* [Text section]:

But then I see The Raid, directed by a serious young artist, and I choose to embrace that experience (as did Sony Classics, hardly a violence schlock house, twice). I love the Japanese film Battle Royale, which is grotesque, but has many profound things to say about violence, as we watch violence throughout. I only wish the American knock-off (that claim disputed by its author) was nearly as brave about lingering in the ugliness of the murder of children by children. One of the best American films of 2013 was This Is The End, which was literally end of the world violent, and also profane, sexist, homophobic, and even a little racist, all very, very smartly turning the meaning of the acts witnessed on their heads. (It was also very, very, very funny.)

* [Exercise details]: Reproduce the passage on violent films, word for word.

* [Provided material]:
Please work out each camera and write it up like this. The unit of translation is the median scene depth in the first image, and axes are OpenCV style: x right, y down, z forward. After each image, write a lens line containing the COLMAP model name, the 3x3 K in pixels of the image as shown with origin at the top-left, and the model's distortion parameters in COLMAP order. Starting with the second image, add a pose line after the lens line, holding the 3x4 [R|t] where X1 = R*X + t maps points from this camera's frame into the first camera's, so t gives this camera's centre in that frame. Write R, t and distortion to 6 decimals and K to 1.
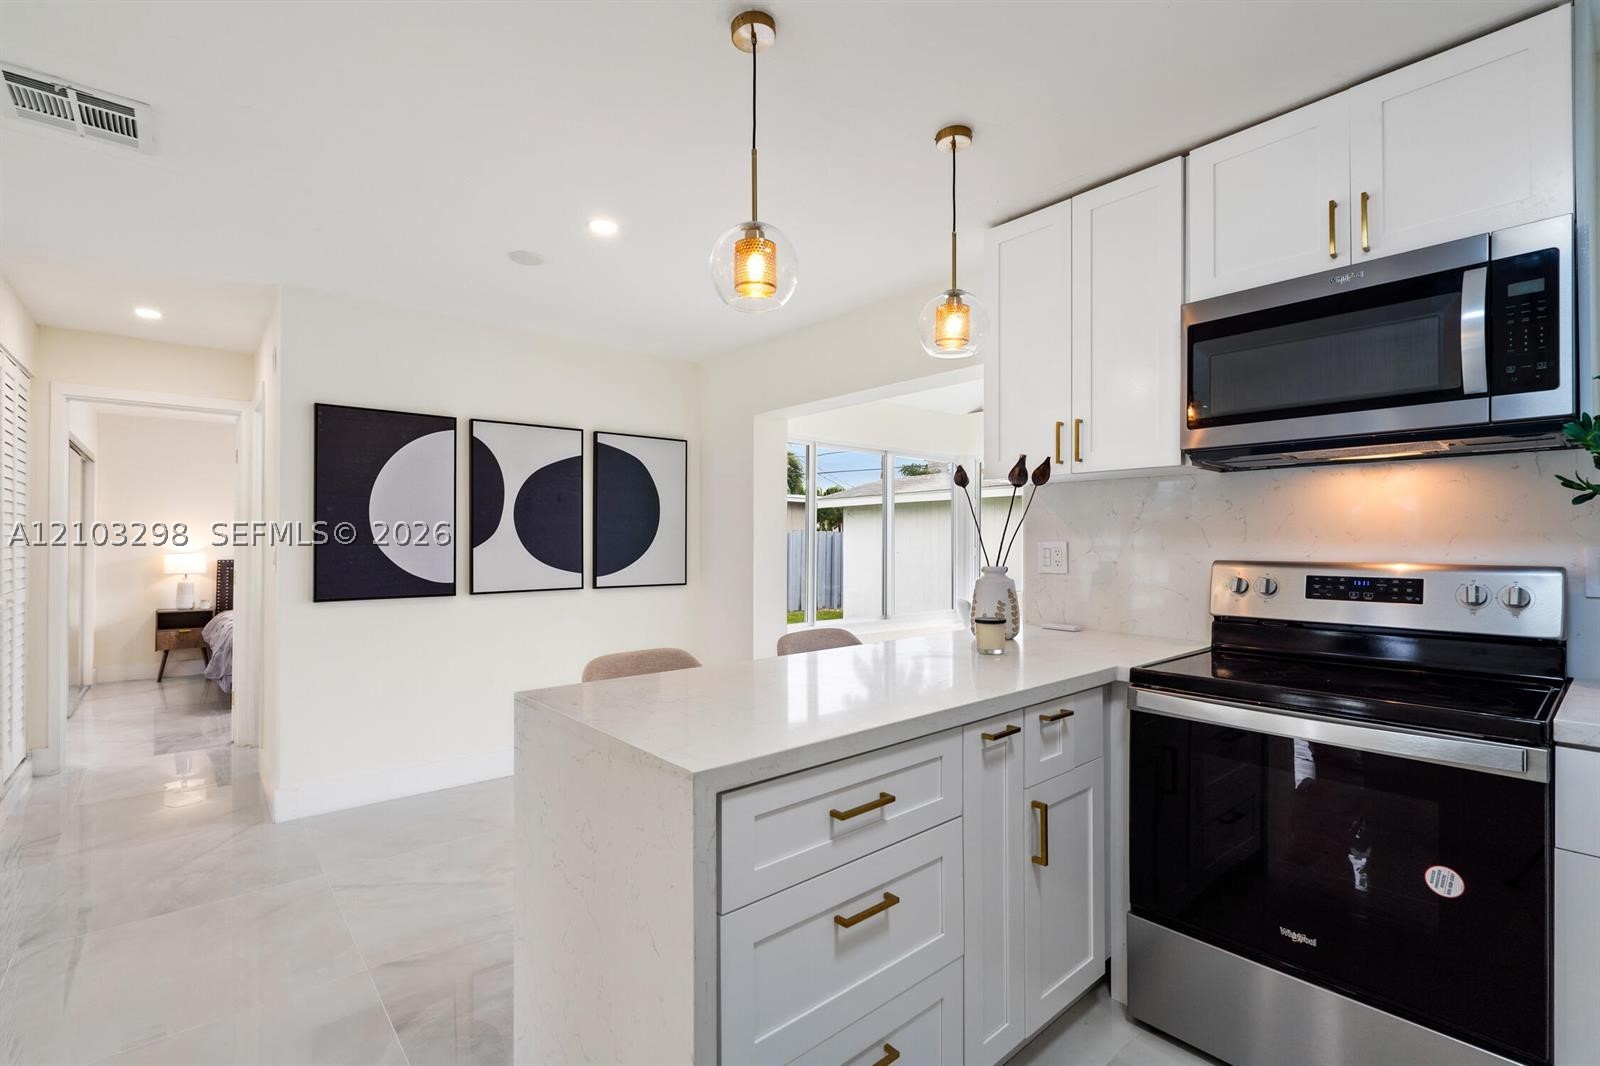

* [Solution to this exercise]:
But then I see The Raid, directed by a serious young artist, and I choose to embrace that experience (as did Sony Classics, hardly a violence schlock house, twice). I love the Japanese film Battle Royale, which is grotesque, but has many profound things to say about violence, as we watch violence throughout. I only wish the American knock-off (that claim disputed by its author) was nearly as brave about lingering in the ugliness of the murder of children by children. One of the best American films of 2013 was This Is The End, which was literally end of the world violent, and also profane, sexist, homophobic, and even a little racist, all very, very smartly turning the meaning of the acts witnessed on their heads. (It was also very, very, very funny.)